I have used Gensim's Word2Vec model. It seems to accept only tokens as input. That means it converts tokens to one-hot vectors internally right? I would like to know if there exist any Word2Vec code that accepts custom input vectors.


Solution

  • In practice, Word2Vec models like in Gensim never truly intantiate a one-hot representation (sparse or not). Instead, they use the lookup key (word string) to pull up a dense vector, either in-training (where that vector is being adjusted) or post-training (when that vector is being returned for use elsewhere).

    (Abstractly, that dense vector is still a neural networks' internal weights, from the virtual "one-hot" input-layer to the hidden layer of smaller dimensionality. But in implementations, it's a dictionary lookup of a word key to a row in a matrix, that row being the traditional "word vector".)

    If you have clusters of N words that you want to use an existing model, which only has one vector per word, you may just want to look-up all N words individually, and either add, or average, them together. That's effectively what the neural-network is doing during training, in certain modes (like CBOW), where N words are the input to predict one target 'center' word.

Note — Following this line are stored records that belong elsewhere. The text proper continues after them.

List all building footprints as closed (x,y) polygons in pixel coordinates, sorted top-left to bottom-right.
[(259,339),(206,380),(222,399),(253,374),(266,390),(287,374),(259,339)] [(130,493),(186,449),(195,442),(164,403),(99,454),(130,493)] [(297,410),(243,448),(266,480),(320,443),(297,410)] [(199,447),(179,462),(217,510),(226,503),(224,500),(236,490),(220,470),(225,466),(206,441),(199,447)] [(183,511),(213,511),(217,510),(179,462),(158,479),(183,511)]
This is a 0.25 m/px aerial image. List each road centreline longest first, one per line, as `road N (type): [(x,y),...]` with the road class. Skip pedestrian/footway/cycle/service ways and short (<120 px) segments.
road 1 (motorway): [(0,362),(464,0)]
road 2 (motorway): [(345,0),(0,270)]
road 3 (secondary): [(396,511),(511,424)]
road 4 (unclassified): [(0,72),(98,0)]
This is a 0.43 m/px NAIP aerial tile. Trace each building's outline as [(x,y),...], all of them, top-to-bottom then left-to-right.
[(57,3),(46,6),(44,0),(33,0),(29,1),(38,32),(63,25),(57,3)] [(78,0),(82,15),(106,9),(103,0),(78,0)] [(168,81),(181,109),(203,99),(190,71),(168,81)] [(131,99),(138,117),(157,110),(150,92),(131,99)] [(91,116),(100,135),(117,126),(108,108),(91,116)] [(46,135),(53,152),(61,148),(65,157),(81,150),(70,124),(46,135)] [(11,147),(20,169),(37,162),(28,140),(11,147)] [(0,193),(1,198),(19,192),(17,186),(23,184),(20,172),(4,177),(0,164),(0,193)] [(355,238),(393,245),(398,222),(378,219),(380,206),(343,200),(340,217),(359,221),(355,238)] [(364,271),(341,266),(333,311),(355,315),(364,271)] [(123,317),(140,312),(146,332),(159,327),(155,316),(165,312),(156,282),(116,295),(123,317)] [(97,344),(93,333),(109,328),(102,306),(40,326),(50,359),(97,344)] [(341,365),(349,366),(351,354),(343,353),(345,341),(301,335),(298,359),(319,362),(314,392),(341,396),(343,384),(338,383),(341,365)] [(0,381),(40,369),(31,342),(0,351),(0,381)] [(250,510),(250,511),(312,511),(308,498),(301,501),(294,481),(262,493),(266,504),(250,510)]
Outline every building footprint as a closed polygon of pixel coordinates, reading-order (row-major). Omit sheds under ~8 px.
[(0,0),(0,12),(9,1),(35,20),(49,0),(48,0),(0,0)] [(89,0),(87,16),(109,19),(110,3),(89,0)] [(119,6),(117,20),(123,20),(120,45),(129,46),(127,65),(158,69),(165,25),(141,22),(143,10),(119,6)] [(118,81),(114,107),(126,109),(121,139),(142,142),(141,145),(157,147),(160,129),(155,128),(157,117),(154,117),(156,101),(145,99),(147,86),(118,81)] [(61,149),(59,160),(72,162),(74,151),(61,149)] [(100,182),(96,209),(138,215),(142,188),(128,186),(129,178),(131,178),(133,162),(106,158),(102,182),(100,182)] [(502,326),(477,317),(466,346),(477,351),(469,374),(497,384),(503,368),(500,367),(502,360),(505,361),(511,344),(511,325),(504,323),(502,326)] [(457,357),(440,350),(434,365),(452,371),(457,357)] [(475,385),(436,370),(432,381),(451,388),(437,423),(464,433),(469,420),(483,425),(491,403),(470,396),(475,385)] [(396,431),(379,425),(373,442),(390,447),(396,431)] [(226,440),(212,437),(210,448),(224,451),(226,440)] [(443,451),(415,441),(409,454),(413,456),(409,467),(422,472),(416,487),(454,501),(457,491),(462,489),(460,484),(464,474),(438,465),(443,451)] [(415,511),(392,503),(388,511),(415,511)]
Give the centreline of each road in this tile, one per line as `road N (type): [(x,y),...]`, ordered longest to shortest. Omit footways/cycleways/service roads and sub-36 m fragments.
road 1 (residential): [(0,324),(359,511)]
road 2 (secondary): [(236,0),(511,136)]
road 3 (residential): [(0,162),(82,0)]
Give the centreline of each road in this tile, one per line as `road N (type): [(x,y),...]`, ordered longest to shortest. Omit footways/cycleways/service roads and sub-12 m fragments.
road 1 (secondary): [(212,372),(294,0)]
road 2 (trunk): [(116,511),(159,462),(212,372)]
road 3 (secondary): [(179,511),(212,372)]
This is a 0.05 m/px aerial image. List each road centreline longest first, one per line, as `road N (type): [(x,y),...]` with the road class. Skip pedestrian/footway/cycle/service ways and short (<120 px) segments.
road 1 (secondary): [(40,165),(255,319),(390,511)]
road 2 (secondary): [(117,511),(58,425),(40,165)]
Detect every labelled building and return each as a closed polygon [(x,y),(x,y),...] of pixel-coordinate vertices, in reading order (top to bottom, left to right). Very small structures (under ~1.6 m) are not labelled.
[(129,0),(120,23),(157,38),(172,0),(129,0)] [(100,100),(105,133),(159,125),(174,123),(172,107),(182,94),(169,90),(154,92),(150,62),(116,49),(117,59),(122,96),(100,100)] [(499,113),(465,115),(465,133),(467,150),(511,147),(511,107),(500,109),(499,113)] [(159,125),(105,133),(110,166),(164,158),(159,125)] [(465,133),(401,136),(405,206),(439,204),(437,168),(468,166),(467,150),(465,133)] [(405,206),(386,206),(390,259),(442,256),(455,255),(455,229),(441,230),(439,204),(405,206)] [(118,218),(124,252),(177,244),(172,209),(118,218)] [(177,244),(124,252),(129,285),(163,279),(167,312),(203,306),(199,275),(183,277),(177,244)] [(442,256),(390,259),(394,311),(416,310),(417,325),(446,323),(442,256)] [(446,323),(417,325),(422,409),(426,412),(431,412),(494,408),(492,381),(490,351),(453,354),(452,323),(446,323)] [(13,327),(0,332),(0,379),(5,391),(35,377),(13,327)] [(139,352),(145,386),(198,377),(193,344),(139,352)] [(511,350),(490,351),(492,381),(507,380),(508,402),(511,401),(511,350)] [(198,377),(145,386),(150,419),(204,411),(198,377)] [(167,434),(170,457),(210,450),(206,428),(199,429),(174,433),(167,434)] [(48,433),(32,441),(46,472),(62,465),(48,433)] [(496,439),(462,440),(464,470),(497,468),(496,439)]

    (If instead you are training your own word2vec model, and certain tri-grams are known to be relevant entities for which you want to learn new unique vectors, possibly unrelated to the unigram vectors for the same words, that would require some level of preprocessing of your training data to essentially promote those trigrams to be pseudowords, and let them go through the same iterative training process as true unigrams do in the usual case.)

    ADDITIONAL THOUGHTS AFTER COMMENT BELOW:

    I'm a bit unclear about what sort of text/goals might give rise to your specific needs, but vaguely, in addition to considering an average-of-multiple-words, you may also want to look into the FastText variant of word2vec.

    FastText will learn (alongside full-word vectors) additional vectors for substrings of words seen in training. For languages where word-morphology (word roots) give good hints to meaning, or situations with typos & other corruption in data, these subword vectors can later help synthesize better-than-nothing guess-vectors for new out-of-vocabulary ("OOV") words that weren't seen during training.

    It does this by combining other subword vectors learned from the training data. So, an OOV word (whether typo or truly not-in-training-data) that shares lots of substrings with seen words winds up getting a very-similar vector.

    To the extent you might preprocess your original fragments to combine your original multigrams into single "words", according to some best guesses, the way that FastText still learns fragment-vectors might ensure you're still learning something about the subsegments.

    Also: the Phrases model in Gensim implements a statistical method for sometimes combining unigram tokens into pairs, based on the idea that certain pairs, if appearing together at a (configurable) statistically-notable rate, might be better modeled as a new combined bigram "word".

    The results aren't typically aesthetically-pleasing, nor do they match a human's sense of which word-groups are really logical-phrases, no matter how much the parameters are tuned. (Always, some unwanted pairs are combined, and wanted pairs are missed.)

    But, such combinations, warts and all, sometimes help the resulting text representations on objective evaluations of downstream tasks like classification or info-retrieval. (And, applying Phrases repeatedly can create de facto trigrams, quadgrams, etc.)